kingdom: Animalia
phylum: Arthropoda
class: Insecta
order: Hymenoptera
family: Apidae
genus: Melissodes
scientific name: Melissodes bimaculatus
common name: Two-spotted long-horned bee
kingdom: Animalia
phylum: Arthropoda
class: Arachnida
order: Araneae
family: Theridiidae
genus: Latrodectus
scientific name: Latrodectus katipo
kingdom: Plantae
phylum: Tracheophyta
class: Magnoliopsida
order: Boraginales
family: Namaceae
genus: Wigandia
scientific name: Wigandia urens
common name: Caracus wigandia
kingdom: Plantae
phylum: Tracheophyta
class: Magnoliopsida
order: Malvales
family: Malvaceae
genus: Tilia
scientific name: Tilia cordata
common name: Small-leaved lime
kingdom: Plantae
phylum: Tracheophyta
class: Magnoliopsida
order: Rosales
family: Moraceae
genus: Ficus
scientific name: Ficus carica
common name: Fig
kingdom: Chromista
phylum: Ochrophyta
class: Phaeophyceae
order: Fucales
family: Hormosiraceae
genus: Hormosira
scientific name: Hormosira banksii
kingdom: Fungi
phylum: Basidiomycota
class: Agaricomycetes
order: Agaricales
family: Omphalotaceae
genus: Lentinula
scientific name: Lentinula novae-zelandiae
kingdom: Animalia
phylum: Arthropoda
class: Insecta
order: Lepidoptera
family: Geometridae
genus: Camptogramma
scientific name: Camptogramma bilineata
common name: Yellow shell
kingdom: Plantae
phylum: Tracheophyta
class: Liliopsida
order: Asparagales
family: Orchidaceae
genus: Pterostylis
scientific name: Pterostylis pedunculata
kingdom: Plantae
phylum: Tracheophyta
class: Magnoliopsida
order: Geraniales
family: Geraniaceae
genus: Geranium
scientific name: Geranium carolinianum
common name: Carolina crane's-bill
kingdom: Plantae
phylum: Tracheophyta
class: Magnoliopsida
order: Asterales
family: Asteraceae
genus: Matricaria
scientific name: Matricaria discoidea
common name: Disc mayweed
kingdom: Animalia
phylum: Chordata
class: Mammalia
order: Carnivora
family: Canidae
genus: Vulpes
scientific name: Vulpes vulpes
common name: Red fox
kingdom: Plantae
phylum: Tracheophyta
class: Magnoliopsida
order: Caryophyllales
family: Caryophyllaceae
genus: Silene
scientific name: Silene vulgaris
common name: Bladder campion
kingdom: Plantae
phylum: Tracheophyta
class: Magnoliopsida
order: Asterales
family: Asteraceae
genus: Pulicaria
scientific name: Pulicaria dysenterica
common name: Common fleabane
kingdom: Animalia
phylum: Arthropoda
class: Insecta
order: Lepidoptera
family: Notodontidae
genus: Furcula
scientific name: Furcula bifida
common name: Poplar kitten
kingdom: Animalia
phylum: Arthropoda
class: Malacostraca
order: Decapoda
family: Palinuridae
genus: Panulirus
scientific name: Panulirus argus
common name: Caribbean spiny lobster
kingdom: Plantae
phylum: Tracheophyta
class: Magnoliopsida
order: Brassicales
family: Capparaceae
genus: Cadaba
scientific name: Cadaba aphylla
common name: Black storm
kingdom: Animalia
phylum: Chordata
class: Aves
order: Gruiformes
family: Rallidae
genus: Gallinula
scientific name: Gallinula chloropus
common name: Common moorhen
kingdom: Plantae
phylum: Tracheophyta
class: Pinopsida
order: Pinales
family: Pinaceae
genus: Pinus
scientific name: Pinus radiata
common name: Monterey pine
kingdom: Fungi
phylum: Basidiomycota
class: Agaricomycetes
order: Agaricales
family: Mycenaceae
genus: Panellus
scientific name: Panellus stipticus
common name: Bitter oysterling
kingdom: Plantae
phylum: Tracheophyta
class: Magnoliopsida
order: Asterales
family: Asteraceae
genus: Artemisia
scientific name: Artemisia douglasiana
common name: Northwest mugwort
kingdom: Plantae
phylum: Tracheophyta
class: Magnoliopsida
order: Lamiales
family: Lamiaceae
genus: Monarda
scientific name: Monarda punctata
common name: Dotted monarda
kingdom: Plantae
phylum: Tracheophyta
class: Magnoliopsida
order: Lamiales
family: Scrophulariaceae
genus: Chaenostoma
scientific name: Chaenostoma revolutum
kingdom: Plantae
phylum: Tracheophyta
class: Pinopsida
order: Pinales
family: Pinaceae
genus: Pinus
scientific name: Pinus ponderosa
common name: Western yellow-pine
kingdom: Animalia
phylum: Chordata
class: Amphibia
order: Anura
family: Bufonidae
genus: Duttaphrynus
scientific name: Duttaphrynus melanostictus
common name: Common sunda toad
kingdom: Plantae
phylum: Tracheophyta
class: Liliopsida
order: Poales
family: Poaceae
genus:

* * *

» Aim of the task
Repeat every line of the material above word for word, in the same order.

» Full output
kingdom: Animalia
phylum: Arthropoda
class: Insecta
order: Hymenoptera
family: Apidae
genus: Melissodes
scientific name: Melissodes bimaculatus
common name: Two-spotted long-horned bee
kingdom: Animalia
phylum: Arthropoda
class: Arachnida
order: Araneae
family: Theridiidae
genus: Latrodectus
scientific name: Latrodectus katipo
kingdom: Plantae
phylum: Tracheophyta
class: Magnoliopsida
order: Boraginales
family: Namaceae
genus: Wigandia
scientific name: Wigandia urens
common name: Caracus wigandia
kingdom: Plantae
phylum: Tracheophyta
class: Magnoliopsida
order: Malvales
family: Malvaceae
genus: Tilia
scientific name: Tilia cordata
common name: Small-leaved lime
kingdom: Plantae
phylum: Tracheophyta
class: Magnoliopsida
order: Rosales
family: Moraceae
genus: Ficus
scientific name: Ficus carica
common name: Fig
kingdom: Chromista
phylum: Ochrophyta
class: Phaeophyceae
order: Fucales
family: Hormosiraceae
genus: Hormosira
scientific name: Hormosira banksii
kingdom: Fungi
phylum: Basidiomycota
class: Agaricomycetes
order: Agaricales
family: Omphalotaceae
genus: Lentinula
scientific name: Lentinula novae-zelandiae
kingdom: Animalia
phylum: Arthropoda
class: Insecta
order: Lepidoptera
family: Geometridae
genus: Camptogramma
scientific name: Camptogramma bilineata
common name: Yellow shell
kingdom: Plantae
phylum: Tracheophyta
class: Liliopsida
order: Asparagales
family: Orchidaceae
genus: Pterostylis
scientific name: Pterostylis pedunculata
kingdom: Plantae
phylum: Tracheophyta
class: Magnoliopsida
order: Geraniales
family: Geraniaceae
genus: Geranium
scientific name: Geranium carolinianum
common name: Carolina crane's-bill
kingdom: Plantae
phylum: Tracheophyta
class: Magnoliopsida
order: Asterales
family: Asteraceae
genus: Matricaria
scientific name: Matricaria discoidea
common name: Disc mayweed
kingdom: Animalia
phylum: Chordata
class: Mammalia
order: Carnivora
family: Canidae
genus: Vulpes
scientific name: Vulpes vulpes
common name: Red fox
kingdom: Plantae
phylum: Tracheophyta
class: Magnoliopsida
order: Caryophyllales
family: Caryophyllaceae
genus: Silene
scientific name: Silene vulgaris
common name: Bladder campion
kingdom: Plantae
phylum: Tracheophyta
class: Magnoliopsida
order: Asterales
family: Asteraceae
genus: Pulicaria
scientific name: Pulicaria dysenterica
common name: Common fleabane
kingdom: Animalia
phylum: Arthropoda
class: Insecta
order: Lepidoptera
family: Notodontidae
genus: Furcula
scientific name: Furcula bifida
common name: Poplar kitten
kingdom: Animalia
phylum: Arthropoda
class: Malacostraca
order: Decapoda
family: Palinuridae
genus: Panulirus
scientific name: Panulirus argus
common name: Caribbean spiny lobster
kingdom: Plantae
phylum: Tracheophyta
class: Magnoliopsida
order: Brassicales
family: Capparaceae
genus: Cadaba
scientific name: Cadaba aphylla
common name: Black storm
kingdom: Animalia
phylum: Chordata
class: Aves
order: Gruiformes
family: Rallidae
genus: Gallinula
scientific name: Gallinula chloropus
common name: Common moorhen
kingdom: Plantae
phylum: Tracheophyta
class: Pinopsida
order: Pinales
family: Pinaceae
genus: Pinus
scientific name: Pinus radiata
common name: Monterey pine
kingdom: Fungi
phylum: Basidiomycota
class: Agaricomycetes
order: Agaricales
family: Mycenaceae
genus: Panellus
scientific name: Panellus stipticus
common name: Bitter oysterling
kingdom: Plantae
phylum: Tracheophyta
class: Magnoliopsida
order: Asterales
family: Asteraceae
genus: Artemisia
scientific name: Artemisia douglasiana
common name: Northwest mugwort
kingdom: Plantae
phylum: Tracheophyta
class: Magnoliopsida
order: Lamiales
family: Lamiaceae
genus: Monarda
scientific name: Monarda punctata
common name: Dotted monarda
kingdom: Plantae
phylum: Tracheophyta
class: Magnoliopsida
order: Lamiales
family: Scrophulariaceae
genus: Chaenostoma
scientific name: Chaenostoma revolutum
kingdom: Plantae
phylum: Tracheophyta
class: Pinopsida
order: Pinales
family: Pinaceae
genus: Pinus
scientific name: Pinus ponderosa
common name: Western yellow-pine
kingdom: Animalia
phylum: Chordata
class: Amphibia
order: Anura
family: Bufonidae
genus: Duttaphrynus
scientific name: Duttaphrynus melanostictus
common name: Common sunda toad
kingdom: Plantae
phylum: Tracheophyta
class: Liliopsida
order: Poales
family: Poaceae
genus:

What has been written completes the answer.